In that faith, Muslims and pagans are one.

 

However, despite the aforementioned ecumenical attitude, and contrary to his contemporary portrayal in the West as a proponent of non-denominational spirituality, a number of Rumi poems suggest the importance of outward religious observance, the primacy of the Qur’an.

 

Flee to God’s Qur’an, take refuge in it

there with the spirits of the prophets merge.

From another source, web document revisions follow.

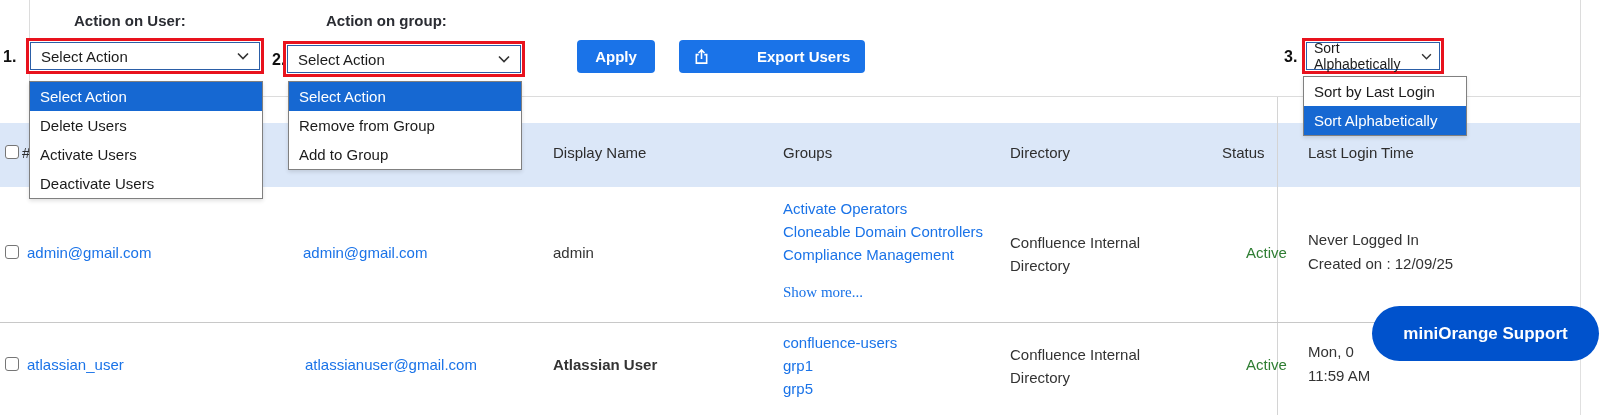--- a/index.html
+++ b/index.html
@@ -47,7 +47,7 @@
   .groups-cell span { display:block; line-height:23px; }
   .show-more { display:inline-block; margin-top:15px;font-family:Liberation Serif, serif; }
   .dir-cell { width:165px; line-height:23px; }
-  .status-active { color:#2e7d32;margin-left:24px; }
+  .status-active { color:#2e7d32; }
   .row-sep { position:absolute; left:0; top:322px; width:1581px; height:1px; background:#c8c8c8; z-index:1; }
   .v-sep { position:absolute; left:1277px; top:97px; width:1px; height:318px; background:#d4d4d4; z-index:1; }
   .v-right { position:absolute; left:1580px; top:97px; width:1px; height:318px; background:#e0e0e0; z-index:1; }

The Book conveys the prophets’ circumstances

those fish of the pure sea of Majesty.

 

Legacy

Rumi’s poetry forms the basis of much classical Iranian and Afghan music (Eastern-Persian, Tajik-Hazara music). Contemporary classical interpretations of his poetry are made by Muhammad Reza Shajarian, Shahram Nazeri, Davood Azad (the three from Iran) and Ustad Mohammad Hashem Cheshti (Afghanistan). To many modern Westerners, his teachings are one of the best introductions to the philosophy and practice of Sufism. In the West Shahram Shiva has been teaching, performing and sharing the translations of the poetry of Rumi for nearly twenty years and has been instrumental in spreading Rumi’s legacy in the English-speaking parts of the world. Pakistan’s National Poet, Muhammad Iqbal, was also inspired by Rumi’s works and considered him to be his spiritual leader, addressing him as “Pir Rumi” in his poems (the honorific Pir literally means “old man”, but in the Sufi/mystic context it means founder, master, or guide).

Shahram Shiva asserts that “Rumi is able to verbalise the highly personal and often confusing world of personal growth and development in a very clear and direct fashion. He does not offend anyone, and he includes everyone…. Today Rumi’s poems can be heard in churches, synagogues, Zen monasteries, as well as in the downtown New York art/performance/music scene.”

According to Professor Majid M. Naini, “Rumi’s life and transformation provide true testimony and proof that people of all religions and backgrounds can live together in peace and harmony. Rumi’s visions, words, and life teach us how to reach inner peace and happiness so we can finally stop the continual stream of hostility and hatred and achieve true global peace and harmony.”

Rumi’s work has been translated into many of the world’s languages, including Russian, German, Urdu, Turkish, Arabic, Bengali, French, Italian, and Spanish, and is being presented in a growing number of formats, including concerts, workshops, readings, dance performances, and other artistic creations.

The English interpretations of Rumi’s poetry by Coleman Barks have sold more than half a million copies worldwide,[76] and Rumi is one of the most widely read poets in the United States.Shahram Shiva book “Rending the Veil: Literal and Poetic Translations of Rumi” (1995, HOHM Press) is the recipient of the Benjamin Franklin Award.